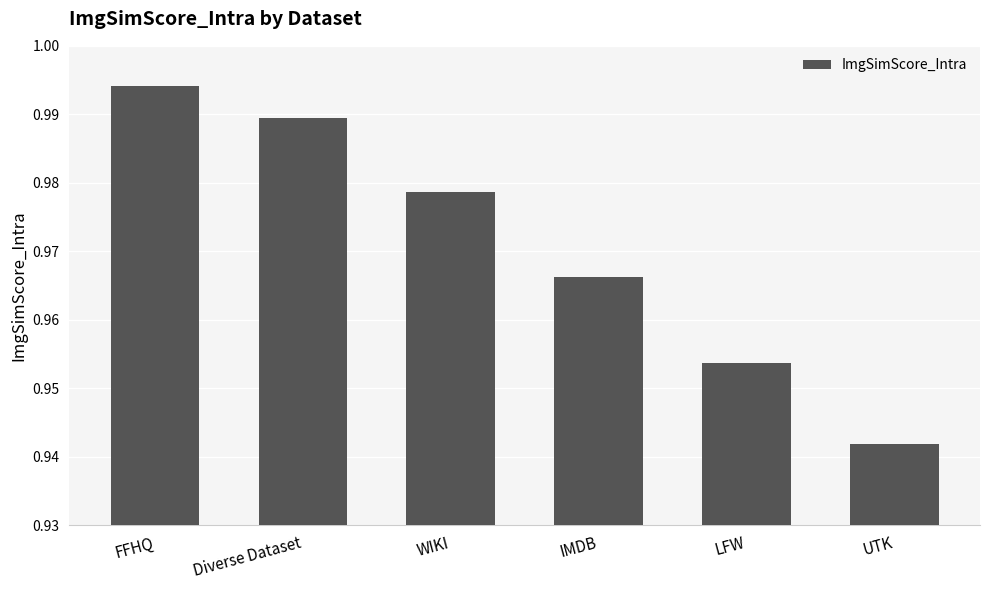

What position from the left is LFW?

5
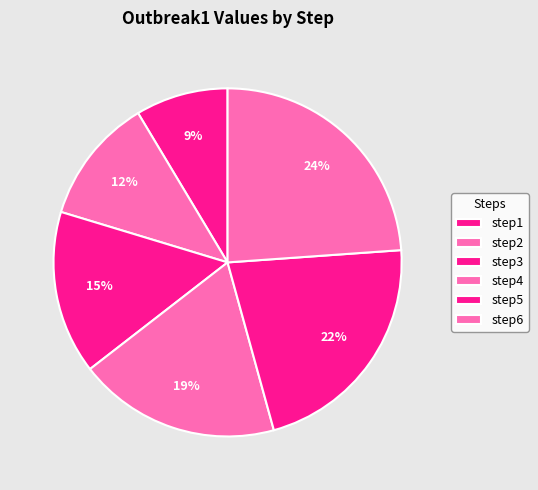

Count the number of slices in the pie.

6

==

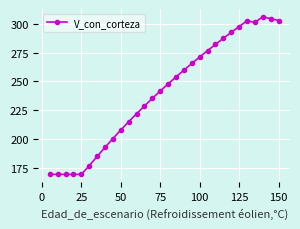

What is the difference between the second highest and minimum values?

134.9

■ Work order ■
Render as a Markdown table with columns named Row and Line the lines starting with the line containing "What position from the left is LFW?" and going on through the line containing "Count the number of slices in the pie.", one row per line with its row number, skipping blank lines. Leave the pictures out of the answer.

■ Written response ■
| Row | Line |
|---|---|
| 1 | What position from the left is LFW? |
| 2 | 5 |
| 3 | Count the number of slices in the pie. |